--- START ---
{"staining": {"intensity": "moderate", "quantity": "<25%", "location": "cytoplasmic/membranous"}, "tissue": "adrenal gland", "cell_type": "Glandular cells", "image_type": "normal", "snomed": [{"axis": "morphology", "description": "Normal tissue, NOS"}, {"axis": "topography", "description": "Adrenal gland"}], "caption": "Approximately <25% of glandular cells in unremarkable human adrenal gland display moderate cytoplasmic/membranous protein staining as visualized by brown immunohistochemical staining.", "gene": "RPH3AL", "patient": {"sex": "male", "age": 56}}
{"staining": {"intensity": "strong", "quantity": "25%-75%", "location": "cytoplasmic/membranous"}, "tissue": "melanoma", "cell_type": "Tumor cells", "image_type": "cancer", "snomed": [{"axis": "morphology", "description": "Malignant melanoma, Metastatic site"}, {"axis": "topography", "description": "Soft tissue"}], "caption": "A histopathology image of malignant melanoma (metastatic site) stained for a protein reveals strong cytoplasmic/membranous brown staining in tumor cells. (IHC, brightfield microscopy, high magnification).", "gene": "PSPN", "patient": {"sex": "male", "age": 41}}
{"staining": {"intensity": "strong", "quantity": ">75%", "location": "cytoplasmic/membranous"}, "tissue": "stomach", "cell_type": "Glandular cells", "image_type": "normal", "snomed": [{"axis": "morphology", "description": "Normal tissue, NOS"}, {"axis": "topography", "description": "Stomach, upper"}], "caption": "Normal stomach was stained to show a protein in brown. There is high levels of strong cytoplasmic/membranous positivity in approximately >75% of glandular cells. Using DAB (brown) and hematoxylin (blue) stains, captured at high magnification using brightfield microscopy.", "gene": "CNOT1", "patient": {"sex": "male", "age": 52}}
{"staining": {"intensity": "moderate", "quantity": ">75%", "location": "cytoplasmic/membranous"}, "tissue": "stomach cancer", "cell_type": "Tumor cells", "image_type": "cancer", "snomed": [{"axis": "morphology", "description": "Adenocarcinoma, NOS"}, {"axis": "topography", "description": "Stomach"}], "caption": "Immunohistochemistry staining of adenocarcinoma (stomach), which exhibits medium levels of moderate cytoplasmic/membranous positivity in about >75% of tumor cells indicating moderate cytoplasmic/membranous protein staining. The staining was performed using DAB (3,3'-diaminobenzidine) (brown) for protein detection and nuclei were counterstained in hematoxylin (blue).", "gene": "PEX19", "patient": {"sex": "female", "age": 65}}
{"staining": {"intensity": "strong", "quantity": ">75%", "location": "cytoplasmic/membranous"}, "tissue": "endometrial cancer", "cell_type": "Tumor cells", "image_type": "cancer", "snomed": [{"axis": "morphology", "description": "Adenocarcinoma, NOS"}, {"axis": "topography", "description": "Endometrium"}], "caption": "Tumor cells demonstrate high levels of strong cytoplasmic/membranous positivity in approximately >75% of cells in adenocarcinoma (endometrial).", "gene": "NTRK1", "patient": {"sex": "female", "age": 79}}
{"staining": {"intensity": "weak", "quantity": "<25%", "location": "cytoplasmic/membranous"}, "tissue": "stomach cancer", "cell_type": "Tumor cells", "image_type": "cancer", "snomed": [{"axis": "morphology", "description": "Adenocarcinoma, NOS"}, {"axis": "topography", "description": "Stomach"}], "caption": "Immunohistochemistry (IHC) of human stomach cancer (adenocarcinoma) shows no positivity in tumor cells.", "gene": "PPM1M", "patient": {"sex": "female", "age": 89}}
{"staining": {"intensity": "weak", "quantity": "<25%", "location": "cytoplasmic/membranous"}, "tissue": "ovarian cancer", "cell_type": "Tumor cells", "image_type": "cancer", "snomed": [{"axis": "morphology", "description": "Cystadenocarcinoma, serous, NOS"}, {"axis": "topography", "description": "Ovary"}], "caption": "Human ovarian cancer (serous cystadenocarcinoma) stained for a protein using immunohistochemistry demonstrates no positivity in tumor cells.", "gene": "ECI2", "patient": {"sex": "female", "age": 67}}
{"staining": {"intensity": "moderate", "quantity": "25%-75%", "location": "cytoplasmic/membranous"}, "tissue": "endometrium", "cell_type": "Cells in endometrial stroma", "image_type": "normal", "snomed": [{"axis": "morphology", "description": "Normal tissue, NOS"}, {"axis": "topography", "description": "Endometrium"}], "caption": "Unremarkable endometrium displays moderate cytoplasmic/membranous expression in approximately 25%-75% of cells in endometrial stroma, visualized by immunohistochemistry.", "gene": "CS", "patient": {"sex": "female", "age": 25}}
--- END ---
What the exercise asks | Retype the listing above without a single difference.

Exercise answer |
{"staining": {"intensity": "moderate", "quantity": "<25%", "location": "cytoplasmic/membranous"}, "tissue": "adrenal gland", "cell_type": "Glandular cells", "image_type": "normal", "snomed": [{"axis": "morphology", "description": "Normal tissue, NOS"}, {"axis": "topography", "description": "Adrenal gland"}], "caption": "Approximately <25% of glandular cells in unremarkable human adrenal gland display moderate cytoplasmic/membranous protein staining as visualized by brown immunohistochemical staining.", "gene": "RPH3AL", "patient": {"sex": "male", "age": 56}}
{"staining": {"intensity": "strong", "quantity": "25%-75%", "location": "cytoplasmic/membranous"}, "tissue": "melanoma", "cell_type": "Tumor cells", "image_type": "cancer", "snomed": [{"axis": "morphology", "description": "Malignant melanoma, Metastatic site"}, {"axis": "topography", "description": "Soft tissue"}], "caption": "A histopathology image of malignant melanoma (metastatic site) stained for a protein reveals strong cytoplasmic/membranous brown staining in tumor cells. (IHC, brightfield microscopy, high magnification).", "gene": "PSPN", "patient": {"sex": "male", "age": 41}}
{"staining": {"intensity": "strong", "quantity": ">75%", "location": "cytoplasmic/membranous"}, "tissue": "stomach", "cell_type": "Glandular cells", "image_type": "normal", "snomed": [{"axis": "morphology", "description": "Normal tissue, NOS"}, {"axis": "topography", "description": "Stomach, upper"}], "caption": "Normal stomach was stained to show a protein in brown. There is high levels of strong cytoplasmic/membranous positivity in approximately >75% of glandular cells. Using DAB (brown) and hematoxylin (blue) stains, captured at high magnification using brightfield microscopy.", "gene": "CNOT1", "patient": {"sex": "male", "age": 52}}
{"staining": {"intensity": "moderate", "quantity": ">75%", "location": "cytoplasmic/membranous"}, "tissue": "stomach cancer", "cell_type": "Tumor cells", "image_type": "cancer", "snomed": [{"axis": "morphology", "description": "Adenocarcinoma, NOS"}, {"axis": "topography", "description": "Stomach"}], "caption": "Immunohistochemistry staining of adenocarcinoma (stomach), which exhibits medium levels of moderate cytoplasmic/membranous positivity in about >75% of tumor cells indicating moderate cytoplasmic/membranous protein staining. The staining was performed using DAB (3,3'-diaminobenzidine) (brown) for protein detection and nuclei were counterstained in hematoxylin (blue).", "gene": "PEX19", "patient": {"sex": "female", "age": 65}}
{"staining": {"intensity": "strong", "quantity": ">75%", "location": "cytoplasmic/membranous"}, "tissue": "endometrial cancer", "cell_type": "Tumor cells", "image_type": "cancer", "snomed": [{"axis": "morphology", "description": "Adenocarcinoma, NOS"}, {"axis": "topography", "description": "Endometrium"}], "caption": "Tumor cells demonstrate high levels of strong cytoplasmic/membranous positivity in approximately >75% of cells in adenocarcinoma (endometrial).", "gene": "NTRK1", "patient": {"sex": "female", "age": 79}}
{"staining": {"intensity": "weak", "quantity": "<25%", "location": "cytoplasmic/membranous"}, "tissue": "stomach cancer", "cell_type": "Tumor cells", "image_type": "cancer", "snomed": [{"axis": "morphology", "description": "Adenocarcinoma, NOS"}, {"axis": "topography", "description": "Stomach"}], "caption": "Immunohistochemistry (IHC) of human stomach cancer (adenocarcinoma) shows no positivity in tumor cells.", "gene": "PPM1M", "patient": {"sex": "female", "age": 89}}
{"staining": {"intensity": "weak", "quantity": "<25%", "location": "cytoplasmic/membranous"}, "tissue": "ovarian cancer", "cell_type": "Tumor cells", "image_type": "cancer", "snomed": [{"axis": "morphology", "description": "Cystadenocarcinoma, serous, NOS"}, {"axis": "topography", "description": "Ovary"}], "caption": "Human ovarian cancer (serous cystadenocarcinoma) stained for a protein using immunohistochemistry demonstrates no positivity in tumor cells.", "gene": "ECI2", "patient": {"sex": "female", "age": 67}}
{"staining": {"intensity": "moderate", "quantity": "25%-75%", "location": "cytoplasmic/membranous"}, "tissue": "endometrium", "cell_type": "Cells in endometrial stroma", "image_type": "normal", "snomed": [{"axis": "morphology", "description": "Normal tissue, NOS"}, {"axis": "topography", "description": "Endometrium"}], "caption": "Unremarkable endometrium displays moderate cytoplasmic/membranous expression in approximately 25%-75% of cells in endometrial stroma, visualized by immunohistochemistry.", "gene": "CS", "patient": {"sex": "female", "age": 25}}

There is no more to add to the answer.